§ **PROBLEM STATEMENT**:
Reproduce the rows word for word, from the line that contains "What is the difference" through the end of the rows, inclusive, and leave the pictures out of your answer.

Images of plotted data
================================
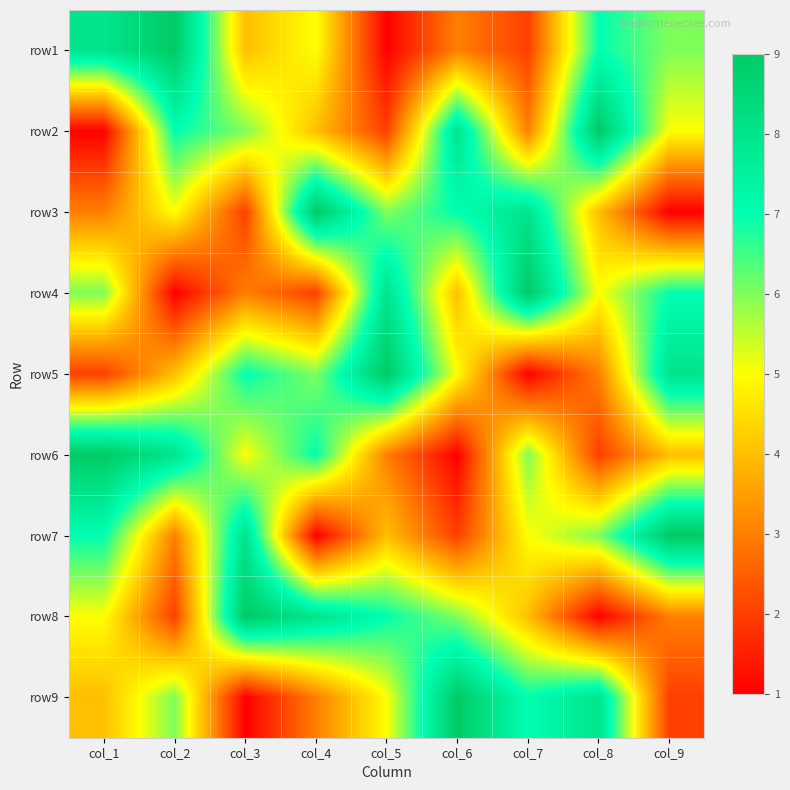

At col_4, list the series in order from largest to smallest.

row3, row8, row6, row5, row1, row2, row9, row4, row7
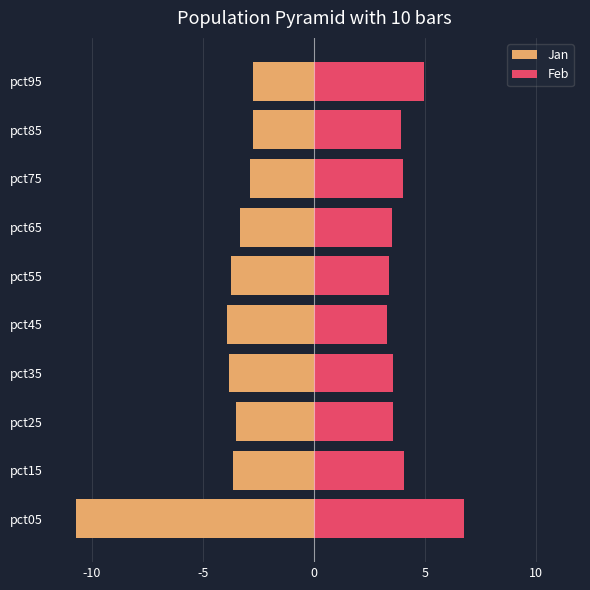

Which series has the largest range (max minus min)?

Jan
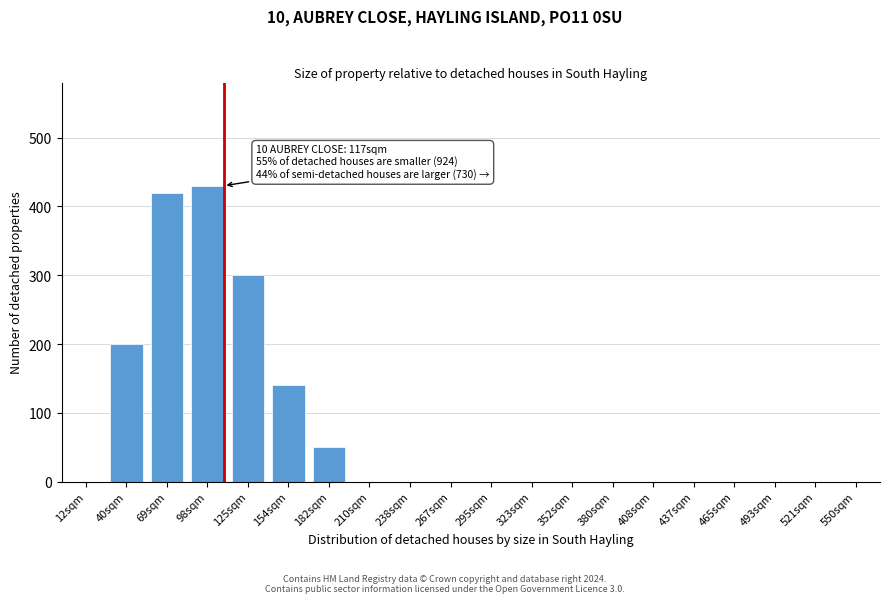

Reading left to right, what are all the values shown in this chart?

12sqm=0	40sqm=200	69sqm=420	98sqm=430	125sqm=300	154sqm=140	182sqm=50	210sqm=0	238sqm=0	267sqm=0	295sqm=0	323sqm=0	352sqm=0	380sqm=0	408sqm=0	437sqm=0	465sqm=0	493sqm=0	521sqm=0	550sqm=0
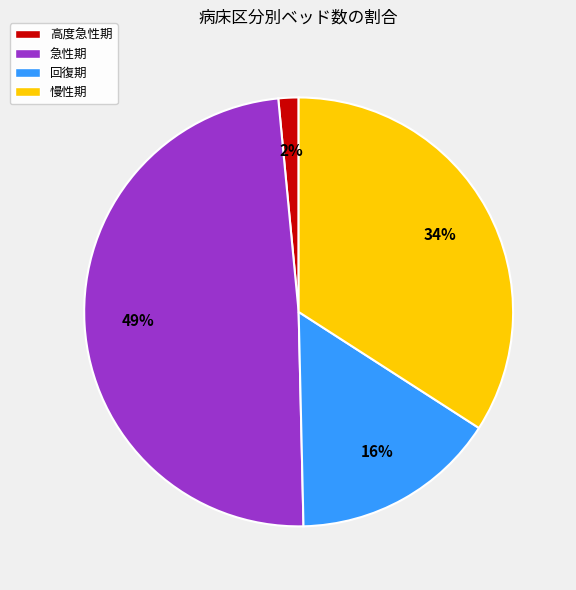

What percentage is the 慢性期 slice, to the nearest percent?

34%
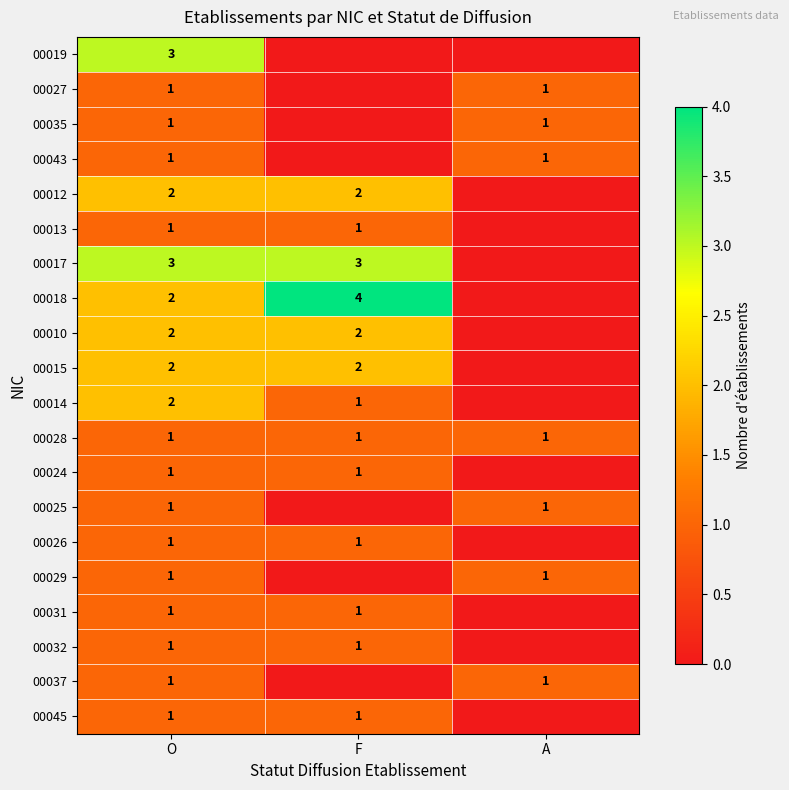

The 00019 series shows 5 at O. True or false?

False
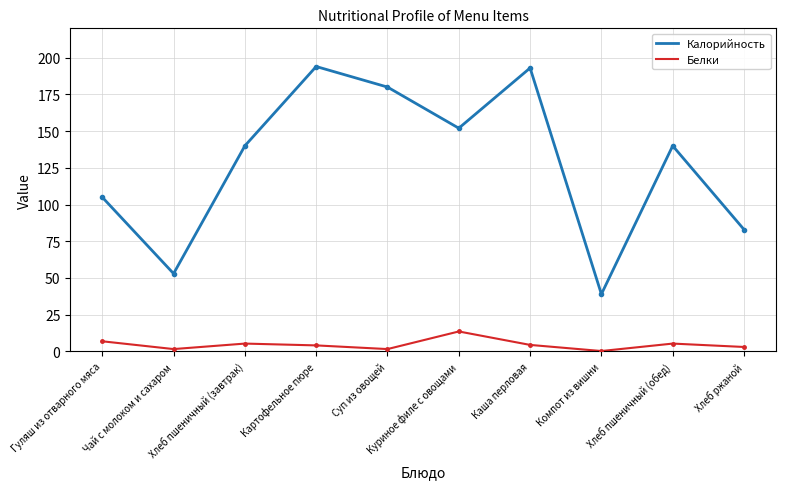

Rank the series by their average value, from lowest to highest.

Белки, Калорийность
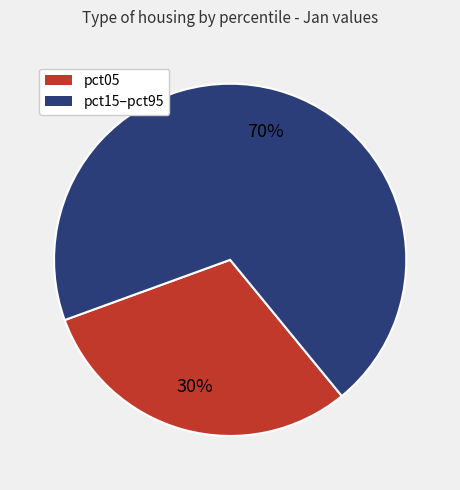

To the nearest percent, what is the average slice percentage?

50%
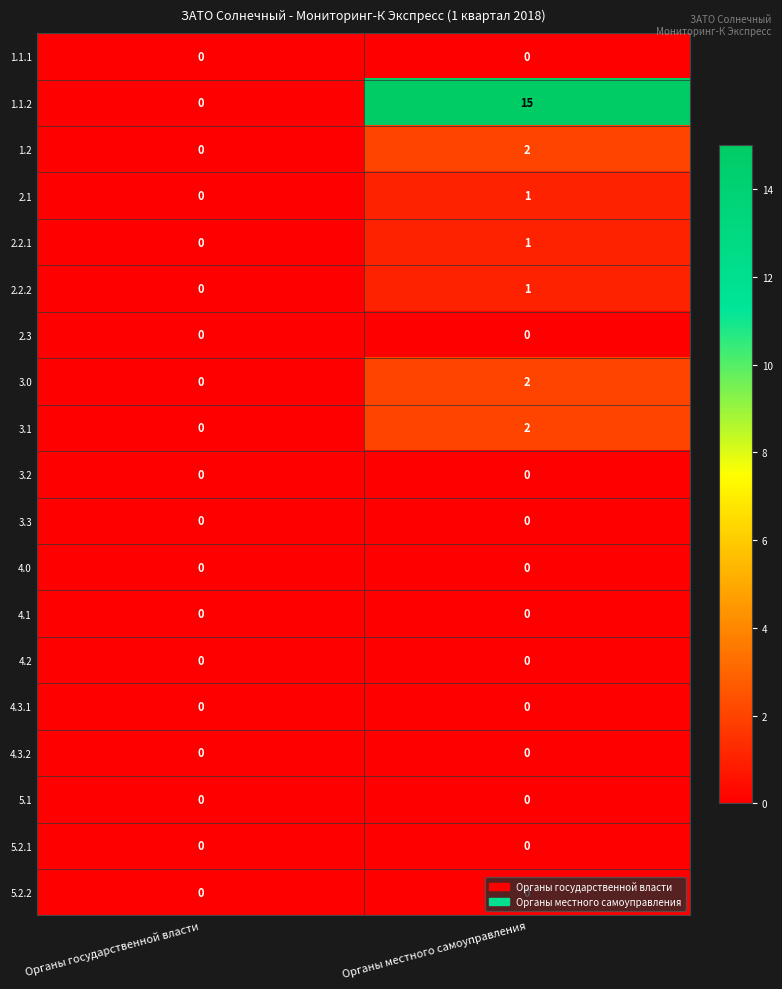

What is the greatest value displayed?

15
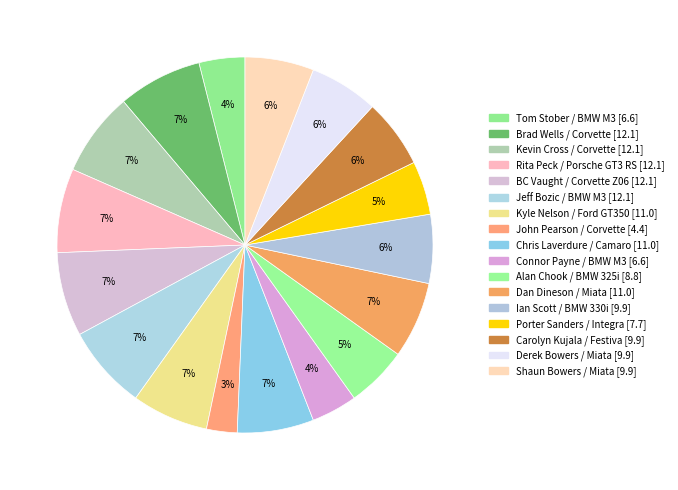

Is there any slice that represents more than half of the pie?

No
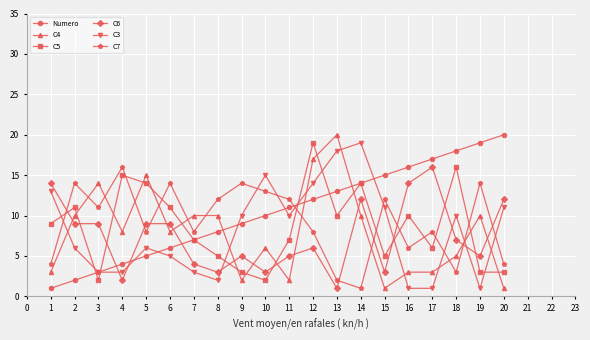

How many intersections are there between C7 and C3?

8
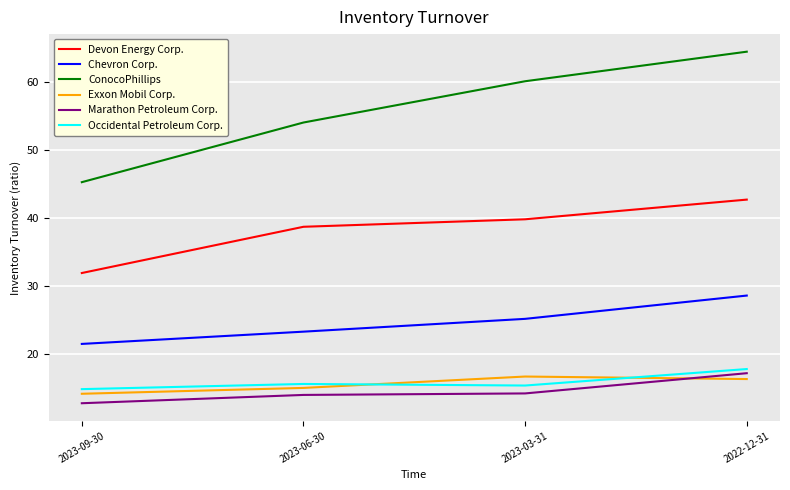

What is the difference between the ConocoPhillips values at 2023-06-30 and 2023-03-31?

6.1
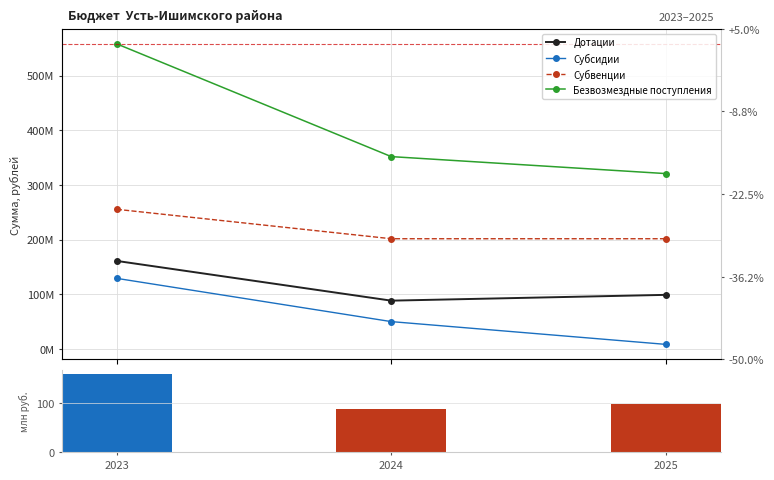

Is it true that Безвозмездные поступления equals 139389158.5 at 2025?

False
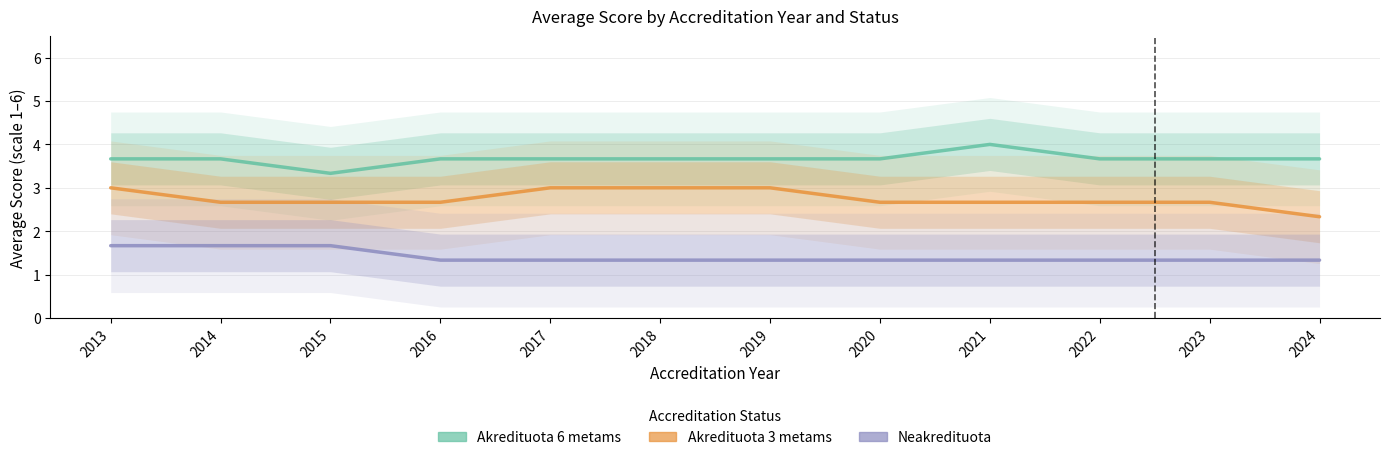

True or false: Akredituota 3 metams has a value of 2.7 at 2021.

True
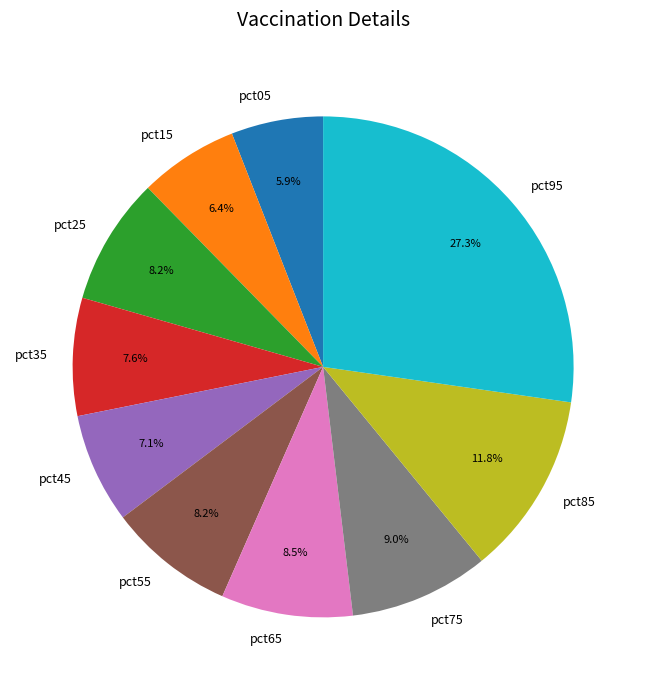

Is there any slice that represents more than half of the pie?

No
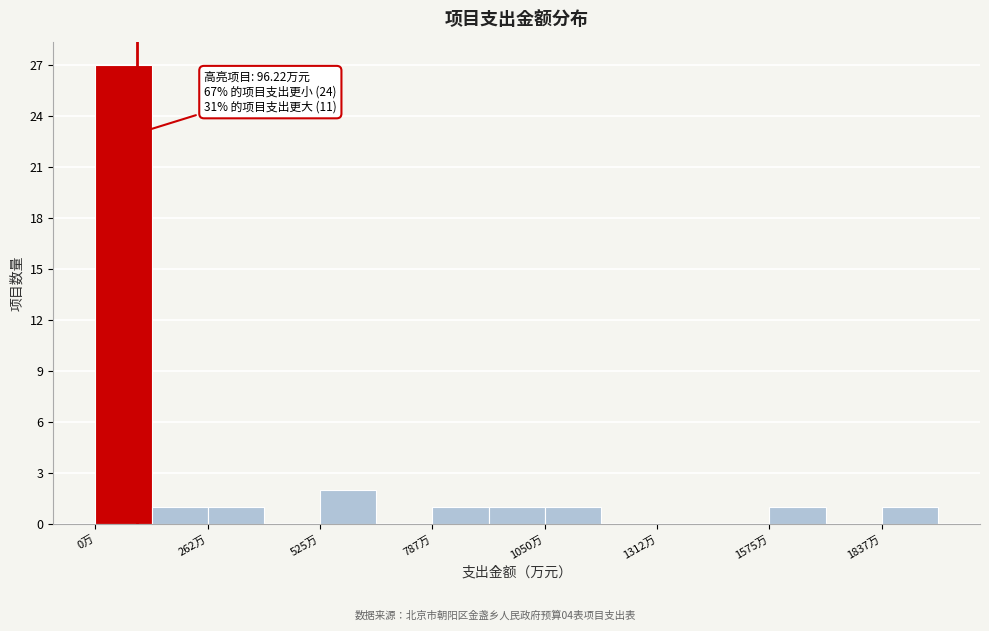

Read against the x-axis, roughly where is the centre of the tallest bar?

50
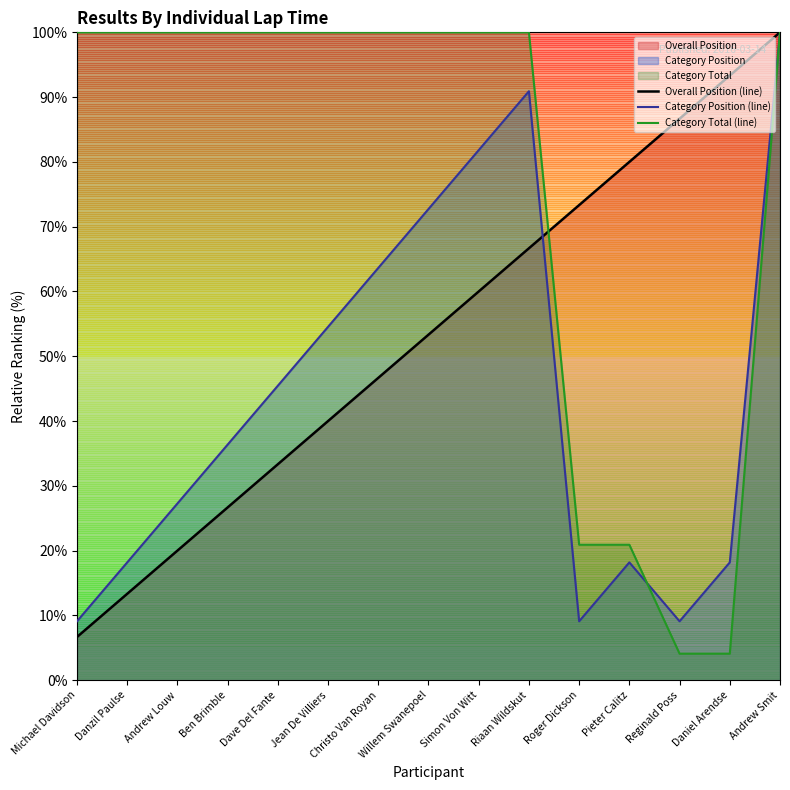

How many lines are shown in the chart?

3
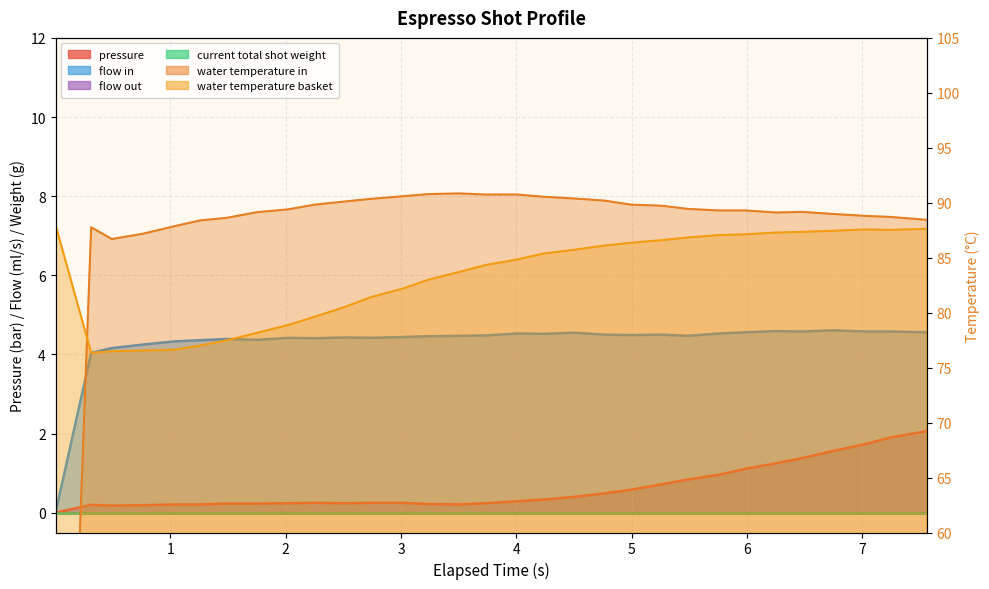

Which series has the largest total across all categories?

water_temperature_in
================================
§ **FINAL ANSWER**:
What is the difference between the ConocoPhillips values at 2023-06-30 and 2023-03-31?

6.1

Is it true that Безвозмездные поступления equals 139389158.5 at 2025?

False

True or false: Akredituota 3 metams has a value of 2.7 at 2021.

True

Is there any slice that represents more than half of the pie?

No

Read against the x-axis, roughly where is the centre of the tallest bar?

50

How many lines are shown in the chart?

3

Which series has the largest total across all categories?

water_temperature_in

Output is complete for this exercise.